De nuevo en Asturias, comenze a trabajar en el pozo minero, como tenia por delante dos meses, que asi se lo hice saber al Ingeniero, los aproveche todo lo que pude trabajando a dos relevos, entraba a las seis de la mañana y salia a las ocho de la tarde, para poder asi ganar mas dinero, ya que hacia mucho tiempo que a mi madre no habia podido mandarle nada y como estaba enferma sabia que estaba pasando necesidades.
En esos dos meses y parando de trabajar, casi solo para comer y dormir, gane treinta y cinco mil pesetas, que en aquellos tiempos, casi te podias comprar una casa.
Paso el tiempo previsto, cobre, le mande a mi madre treinta mil pesetas y me marche para Madrid para incorporarme en la Academia de la Policia Armada.
Despues de dos meses, me titularon y me ingresaron en la tercera , decima compañia, situada en Vallecas, hice tres meses mas de practicas, pedi traslado al Escuadron de Caballeria, que estaba enclavado en Santa Maria de la Cabeza, al lado del Puente Praga, donde preste mis servicios nueve meses.
Como tenia mas tiempo libre del que nunca habia tenido, pude hacer amistad, con un Señor mayor que tenia un taxi, y que lo tenia casi siempre parado porque por su enfermedad ya no podia trabajarlo, me ofrecio que por que no en mis tardes libres me ganaba algun dinerillo extra conduciendolo, yo en un primer momento le respondi, que no conocia Madrid y ademas necesitaba la autorización del Ayuntamiento, al final me lie la manta a la cabeza y accedi.
Mis días en Madrid trancurrian de una manera tranquila, por la mañana, hacia las labores que me correspondian en la Policia y por las tardes me andaba todo Madrid, hasta las tres de la mañana buscando clientes.
Yo, a pesar de que mal no estaba, seguia incum pliendo la promesa que en su día le hice a aquel Sargento y a aquellos mis añorados paracaidistas, hacia ocho años, encontrarnos algún día siendo yo también Caballero Legionario Paracaidista.

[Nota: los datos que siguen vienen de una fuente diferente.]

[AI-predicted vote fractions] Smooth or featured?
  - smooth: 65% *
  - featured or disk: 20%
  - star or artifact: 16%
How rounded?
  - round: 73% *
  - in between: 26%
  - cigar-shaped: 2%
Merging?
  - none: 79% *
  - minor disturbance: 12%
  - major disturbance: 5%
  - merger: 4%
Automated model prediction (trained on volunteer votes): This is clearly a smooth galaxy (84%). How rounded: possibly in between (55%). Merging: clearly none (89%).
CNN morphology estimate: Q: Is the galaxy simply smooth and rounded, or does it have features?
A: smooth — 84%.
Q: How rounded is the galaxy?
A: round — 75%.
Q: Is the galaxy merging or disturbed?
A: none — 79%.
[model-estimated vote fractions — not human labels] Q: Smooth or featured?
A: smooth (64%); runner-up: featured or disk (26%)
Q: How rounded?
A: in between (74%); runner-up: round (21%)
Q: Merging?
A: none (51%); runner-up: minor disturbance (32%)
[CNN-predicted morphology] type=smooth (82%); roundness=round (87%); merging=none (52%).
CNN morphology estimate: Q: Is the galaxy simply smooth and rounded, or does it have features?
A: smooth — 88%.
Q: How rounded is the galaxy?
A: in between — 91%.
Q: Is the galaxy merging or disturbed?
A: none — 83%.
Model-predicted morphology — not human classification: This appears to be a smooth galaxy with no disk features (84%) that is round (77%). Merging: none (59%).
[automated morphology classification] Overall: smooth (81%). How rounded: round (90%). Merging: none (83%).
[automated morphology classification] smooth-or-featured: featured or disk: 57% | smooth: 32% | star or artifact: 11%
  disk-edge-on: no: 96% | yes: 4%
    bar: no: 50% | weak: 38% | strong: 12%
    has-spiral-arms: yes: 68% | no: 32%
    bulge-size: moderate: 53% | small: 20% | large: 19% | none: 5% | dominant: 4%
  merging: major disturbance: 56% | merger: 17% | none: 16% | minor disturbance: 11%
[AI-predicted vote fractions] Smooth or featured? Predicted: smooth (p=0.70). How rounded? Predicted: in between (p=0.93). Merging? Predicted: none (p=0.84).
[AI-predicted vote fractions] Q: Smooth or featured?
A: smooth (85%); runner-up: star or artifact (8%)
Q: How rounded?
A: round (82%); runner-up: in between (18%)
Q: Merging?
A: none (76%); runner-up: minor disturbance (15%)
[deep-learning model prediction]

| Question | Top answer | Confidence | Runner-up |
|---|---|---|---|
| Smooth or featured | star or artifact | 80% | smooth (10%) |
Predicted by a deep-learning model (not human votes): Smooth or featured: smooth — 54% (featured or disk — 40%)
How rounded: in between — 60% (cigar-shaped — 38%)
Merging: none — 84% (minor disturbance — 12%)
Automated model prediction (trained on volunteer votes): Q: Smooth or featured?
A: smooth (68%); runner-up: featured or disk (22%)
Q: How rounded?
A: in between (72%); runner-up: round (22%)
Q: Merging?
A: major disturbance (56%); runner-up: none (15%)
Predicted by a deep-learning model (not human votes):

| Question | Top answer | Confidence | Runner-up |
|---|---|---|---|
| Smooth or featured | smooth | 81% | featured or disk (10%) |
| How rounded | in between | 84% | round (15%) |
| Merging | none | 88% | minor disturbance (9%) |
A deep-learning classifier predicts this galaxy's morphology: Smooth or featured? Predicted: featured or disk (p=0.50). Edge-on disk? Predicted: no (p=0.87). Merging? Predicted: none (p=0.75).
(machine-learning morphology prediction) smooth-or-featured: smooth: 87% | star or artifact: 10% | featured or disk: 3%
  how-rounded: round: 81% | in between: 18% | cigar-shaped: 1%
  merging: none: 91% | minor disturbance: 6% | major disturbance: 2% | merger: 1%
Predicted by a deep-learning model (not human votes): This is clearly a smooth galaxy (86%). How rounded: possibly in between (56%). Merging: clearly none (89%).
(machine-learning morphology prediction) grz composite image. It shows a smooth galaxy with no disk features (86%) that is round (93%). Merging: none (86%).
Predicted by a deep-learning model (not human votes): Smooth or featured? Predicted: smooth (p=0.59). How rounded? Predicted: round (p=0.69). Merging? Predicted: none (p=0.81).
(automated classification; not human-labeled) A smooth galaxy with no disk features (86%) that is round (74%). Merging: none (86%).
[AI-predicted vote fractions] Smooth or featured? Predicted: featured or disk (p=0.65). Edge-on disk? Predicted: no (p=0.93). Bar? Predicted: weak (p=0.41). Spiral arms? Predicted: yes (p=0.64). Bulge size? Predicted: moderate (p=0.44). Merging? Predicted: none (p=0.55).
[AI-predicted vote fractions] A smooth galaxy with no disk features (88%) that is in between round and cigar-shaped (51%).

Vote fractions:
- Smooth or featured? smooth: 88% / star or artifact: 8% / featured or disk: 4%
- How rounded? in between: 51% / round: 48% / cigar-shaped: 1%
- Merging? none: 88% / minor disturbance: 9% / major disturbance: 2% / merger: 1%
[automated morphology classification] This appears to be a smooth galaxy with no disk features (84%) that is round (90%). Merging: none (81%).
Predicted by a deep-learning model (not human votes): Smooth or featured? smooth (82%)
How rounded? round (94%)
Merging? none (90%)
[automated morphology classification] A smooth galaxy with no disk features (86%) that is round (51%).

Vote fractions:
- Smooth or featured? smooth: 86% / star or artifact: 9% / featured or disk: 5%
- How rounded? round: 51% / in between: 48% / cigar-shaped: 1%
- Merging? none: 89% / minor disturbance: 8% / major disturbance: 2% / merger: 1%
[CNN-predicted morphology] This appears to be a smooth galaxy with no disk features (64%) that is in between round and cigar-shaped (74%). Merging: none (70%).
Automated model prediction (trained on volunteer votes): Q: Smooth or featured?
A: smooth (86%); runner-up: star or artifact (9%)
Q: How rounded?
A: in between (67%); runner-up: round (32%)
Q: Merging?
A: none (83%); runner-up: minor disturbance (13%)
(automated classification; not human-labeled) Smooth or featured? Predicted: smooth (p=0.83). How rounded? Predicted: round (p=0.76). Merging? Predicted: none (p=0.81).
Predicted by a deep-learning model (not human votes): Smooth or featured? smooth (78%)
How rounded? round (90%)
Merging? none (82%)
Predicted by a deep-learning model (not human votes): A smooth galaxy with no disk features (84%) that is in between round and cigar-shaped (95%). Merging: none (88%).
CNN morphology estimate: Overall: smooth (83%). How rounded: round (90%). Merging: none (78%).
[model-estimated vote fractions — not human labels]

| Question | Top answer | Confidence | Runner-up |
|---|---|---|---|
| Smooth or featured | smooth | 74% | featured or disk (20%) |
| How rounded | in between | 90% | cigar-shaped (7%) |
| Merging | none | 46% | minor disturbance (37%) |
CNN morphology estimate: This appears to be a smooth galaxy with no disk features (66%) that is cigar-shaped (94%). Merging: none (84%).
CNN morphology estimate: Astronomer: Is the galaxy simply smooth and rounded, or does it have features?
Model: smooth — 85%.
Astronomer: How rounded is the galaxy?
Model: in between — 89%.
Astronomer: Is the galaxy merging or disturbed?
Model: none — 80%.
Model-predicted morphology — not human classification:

Por aquel entonces tenia yo un amigo, que queria irse a la legión yo, le dije que me iba a Paracaidistas, el trataba de quitarme la idea de la cabeza, diciendome que era una tonteria salir de la Policia Armada para empezar de cero en los paracas, pero yo seguia en las mias, queria a toda costa ser paracaidista.
Un dia mi amigo y yo nos fuimos al banderin de enganche, en la Calle Picos de Europa en Vallecas, para apuntarse el a la Legión. En ese mismo momento, el brigada habiéndo terminado de tomar los datos de mi amigo y como yo iba de paisano, me pregunto los mios, tuve un impulso y se los di, quedando listo para presentarme en Leganes ese mismo día, pero claro yo tenia mi compromiso en la Policia, asi se lo hice saber al Brigada, el extrañado de yo querer dejar mi vida de policia para ingresar en tan duro cuerpo, me dijo que me lo pensara bién, no dejandome firmar el enganche. Marche a mi compañia y espere al día siguiente y le solicite a mi Capitan tres años de escedencia, sin decirle que me habia apuntado a la Legion y que mi marcha era por motivos familiares.
Pasaron quince días y mi solicitud vino aprobada, deje la pistola y la carabina que tenia asignada, me despedi de mi Capitan y compañeros y me fui.
Me presente en Leganes, esperando que se reuniera un grupo de ciento cincuenta reclutas.
Nos trasladaron a Sevilla, em barcamos en un viejo barco y rumbo al Aahun. Alli no habia puerto ni habia nada, andando entre las dunas llegamos hasta el acuartelamiento del Tercer Tercio Sahariano Don Juan de Austria Tercero de la Legión.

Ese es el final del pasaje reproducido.